(Provided records begins)

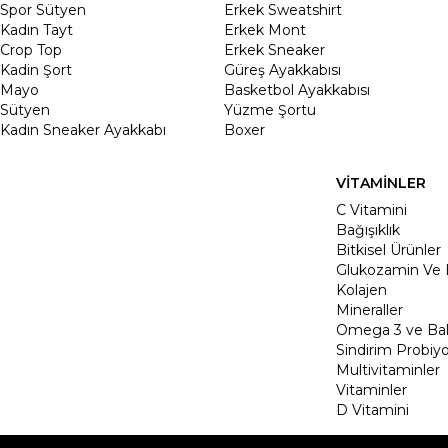
Spor Sütyen
Erkek Sweatshirt
Kadın Tayt
Erkek Mont
Crop Top
Erkek Sneaker
Kadin Şort
Güreş Ayakkabısı
Mayo
Basketbol Ayakkabısı
Sütyen
Yüzme Şortu
Kadın Sneaker Ayakkabı
Boxer
VİTAMİNLER
C Vitamini
Bağışıklık
Bitkisel Ürünler
Glukozamin Ve 
Kolajen
Mineraller
Omega 3 ve Balı
Sindirim Probiyo
Multivitaminler
Vitaminler
D Vitamini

(Provided records ends)

## Task objective
Quote the lines from the beginning of the entries through the line containing "Omega 3 ve Balı", keeping every word as it appears. Leave any pictures out of your answer.

## Solution for this problem
Spor Sütyen
Erkek Sweatshirt
Kadın Tayt
Erkek Mont
Crop Top
Erkek Sneaker
Kadin Şort
Güreş Ayakkabısı
Mayo
Basketbol Ayakkabısı
Sütyen
Yüzme Şortu
Kadın Sneaker Ayakkabı
Boxer
VİTAMİNLER
C Vitamini
Bağışıklık
Bitkisel Ürünler
Glukozamin Ve 
Kolajen
Mineraller
Omega 3 ve Balı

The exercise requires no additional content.